COLUMBUS, Ohio — “Team Householder was 21 candidates in 2018 that were running in the primaries, as well as the general election. Millions of dollars went into those candidates to attack their rivals and get them elected. It was very successful,” said U.S. District Attorney Dave DeVillers​.


What You Need To Know

  • Larry Householder served as a master puppeteer for dozens of representatives

  • 21 candidates, dubbed "Team Householder," got a collective $2 million in campaign funding from Householder and his enterprise

  • In exchange, these newly-elected representatives reinstated Householder as speaker and passed HB6

According to the federal affidavit, Householder and his political enterprise funneled nearly two million dollars backing candidates, who in turn would back him.

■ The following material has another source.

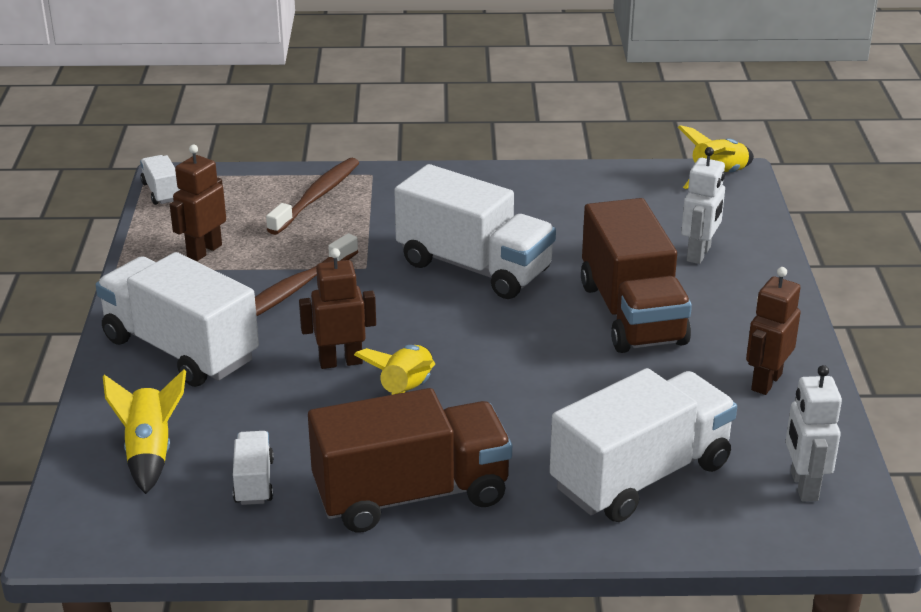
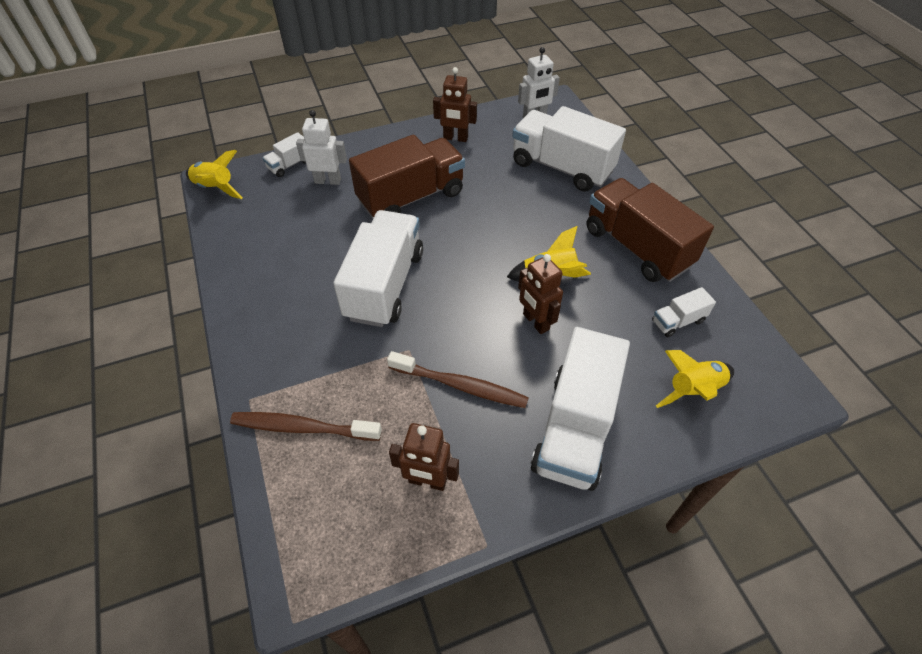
camera: 110 degrees left, 20 degrees up
(162, 192) = (326, 582): white truck -> white truck (289, 165)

One of those races was between Montgomery County Commissioner Dan Foley and Republican Todd Smith.

Foley held a ten-point lead and then days before the election, a group called “Hardworking Ohioans Inc.” released an attack.

According to the affidavit, it showed "the opposing candidate taking a field sobriety test, yet only receiving a speeding ticket. The ad essentially accused the candidate of misuse of authority. Although the candidate and the police union condemned the ad, the damage was done. Media reports credited the dark money group ad with tipping the scales.”

The affidavit continues, saying that after the election, Householder took credit for the ad, boasting that he had dumped a half a million dollars into that race in its final weeks.

Todd Smith ended up winning by 137 votes.

While Smith is the most easily traceable member of Team Householder from FBI documents, campaign contributions from FirstEnergy paint a much broader picture.

According to public campaign finance records, FirstEnergy donated $12,700 to Jamie Callender's campaign in March of 2018. The Lake County Republican later went on to sponsor HB6.

The other sponsor, Shane Wilkins, received $10,000 from FirstEnergy. And this is just the tip of the iceberg.

“As of this morning, there are a lot of FBI agents, knocking on a lot of doors, asking a lot of questions, serving a lot of subpoenas, executing a lot of search warrants. That's going to go on for days. There are going to be a lot of busy FBI agents in the Southern District of Ohio,” said DeVillers.